The scientists started with their research by observing cockroaches as they were squished with the objective of getting a feel of how the insects go about everywhere, squeeze their bodies through tiny holes, and tolerate heavy loads.

From here, the researchers have developed robots that mimic the movement and properties of a cockroach.  The tiny robots are one-legged, blade-shaped, and bounces around like a cockroach at a measured speed of 20 times its body length per second.  It is about three by 1.5 centimeters in size and is driven by an alternating current, with materials that can generate an electrical response to external stimuli.

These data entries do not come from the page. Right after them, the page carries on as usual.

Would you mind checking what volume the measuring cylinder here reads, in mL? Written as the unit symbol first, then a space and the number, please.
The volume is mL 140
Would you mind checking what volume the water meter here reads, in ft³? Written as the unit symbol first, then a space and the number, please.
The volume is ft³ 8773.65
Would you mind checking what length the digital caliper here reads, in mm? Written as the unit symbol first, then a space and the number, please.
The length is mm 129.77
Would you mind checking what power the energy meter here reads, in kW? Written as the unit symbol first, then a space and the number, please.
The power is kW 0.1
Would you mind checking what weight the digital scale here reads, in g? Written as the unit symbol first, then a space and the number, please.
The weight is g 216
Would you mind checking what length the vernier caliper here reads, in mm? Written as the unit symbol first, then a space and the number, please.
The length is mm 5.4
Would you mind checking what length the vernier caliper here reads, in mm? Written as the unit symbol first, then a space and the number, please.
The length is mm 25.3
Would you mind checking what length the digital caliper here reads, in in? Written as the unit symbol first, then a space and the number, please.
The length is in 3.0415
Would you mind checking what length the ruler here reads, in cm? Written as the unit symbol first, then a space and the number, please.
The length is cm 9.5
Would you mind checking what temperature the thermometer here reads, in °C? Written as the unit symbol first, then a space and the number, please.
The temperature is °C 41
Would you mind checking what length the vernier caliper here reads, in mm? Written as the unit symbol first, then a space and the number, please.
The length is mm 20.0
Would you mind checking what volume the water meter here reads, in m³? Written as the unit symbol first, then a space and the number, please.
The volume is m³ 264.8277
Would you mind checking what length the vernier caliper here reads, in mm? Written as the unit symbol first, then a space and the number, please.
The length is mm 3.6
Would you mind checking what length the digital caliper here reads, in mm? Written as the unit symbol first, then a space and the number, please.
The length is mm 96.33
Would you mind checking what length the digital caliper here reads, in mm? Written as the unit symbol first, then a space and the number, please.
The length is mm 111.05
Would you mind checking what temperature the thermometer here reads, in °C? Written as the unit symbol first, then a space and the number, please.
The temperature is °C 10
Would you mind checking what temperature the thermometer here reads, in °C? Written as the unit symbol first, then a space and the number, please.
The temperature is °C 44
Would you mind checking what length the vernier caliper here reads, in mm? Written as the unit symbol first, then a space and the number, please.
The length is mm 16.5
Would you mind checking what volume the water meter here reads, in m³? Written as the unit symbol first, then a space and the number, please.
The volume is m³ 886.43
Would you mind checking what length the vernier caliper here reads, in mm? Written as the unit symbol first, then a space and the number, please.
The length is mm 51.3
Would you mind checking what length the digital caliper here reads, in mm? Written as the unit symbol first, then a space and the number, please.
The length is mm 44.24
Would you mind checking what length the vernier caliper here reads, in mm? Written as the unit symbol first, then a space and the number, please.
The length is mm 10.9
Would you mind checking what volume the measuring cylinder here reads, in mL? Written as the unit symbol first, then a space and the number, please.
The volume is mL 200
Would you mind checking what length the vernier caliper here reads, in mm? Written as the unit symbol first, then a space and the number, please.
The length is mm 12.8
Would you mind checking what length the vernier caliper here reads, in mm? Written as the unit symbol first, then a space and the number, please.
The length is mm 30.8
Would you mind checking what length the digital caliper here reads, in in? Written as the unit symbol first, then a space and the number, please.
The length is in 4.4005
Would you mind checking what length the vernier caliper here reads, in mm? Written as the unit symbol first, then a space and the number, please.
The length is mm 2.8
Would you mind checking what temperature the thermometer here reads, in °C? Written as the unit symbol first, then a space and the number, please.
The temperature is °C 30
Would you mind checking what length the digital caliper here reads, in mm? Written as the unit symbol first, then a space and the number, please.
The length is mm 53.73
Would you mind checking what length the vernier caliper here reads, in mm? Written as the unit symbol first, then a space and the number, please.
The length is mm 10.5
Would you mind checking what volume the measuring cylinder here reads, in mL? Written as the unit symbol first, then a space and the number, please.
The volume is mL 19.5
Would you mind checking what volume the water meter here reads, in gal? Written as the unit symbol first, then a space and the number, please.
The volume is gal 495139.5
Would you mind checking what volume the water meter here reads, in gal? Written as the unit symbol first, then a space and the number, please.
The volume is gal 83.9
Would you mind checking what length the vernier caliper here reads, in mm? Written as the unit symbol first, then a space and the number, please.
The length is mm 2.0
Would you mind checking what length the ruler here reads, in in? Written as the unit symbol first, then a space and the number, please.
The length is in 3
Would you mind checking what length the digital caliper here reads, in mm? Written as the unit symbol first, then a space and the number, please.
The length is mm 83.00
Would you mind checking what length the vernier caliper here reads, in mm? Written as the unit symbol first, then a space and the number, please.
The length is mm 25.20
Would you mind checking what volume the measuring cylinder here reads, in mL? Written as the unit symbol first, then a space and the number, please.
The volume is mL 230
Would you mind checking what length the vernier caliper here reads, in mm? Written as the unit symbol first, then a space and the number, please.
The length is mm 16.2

The researchers looked at the speed, strength, and flexibility of the so called "roachbot".  They put a number of weights and objects on it and recorded how fast it could move along a ruler.  They reported in Science Robotics that the robot can climb an angled plane of 7.5 degrees at a rate of seven times its body length per second.  They also observed that it can carry objects of up to six times its weight, as well as tolerate the action of an adult human foot stepping on it-that is about a million times as heavy as the roachbot.  After surviving this heavy weight, the roachbot simply continued to move.

 

The fast mobility and observable robustness of the tiny robot is believed to be due to its curved unimorph piezoelectric structure made of an 18-micron thick PVDF layer, two 50-nanometer thick palladium/gold electrodes that sandwich the PVDF layer, a 25-micron thick adhesive silicone, and a 25-micron thick PET substrate at the bottom.

In comparison with other robotic structures, the roachbot is considered unique in a way that it has a flexible but strong exoskeleton while other robots have a rigid structure, causing them to move slowly.  This product are seen to be very helpful with environmental exploration and disaster relief, as scientists aim to improve the behavior and response of the robot.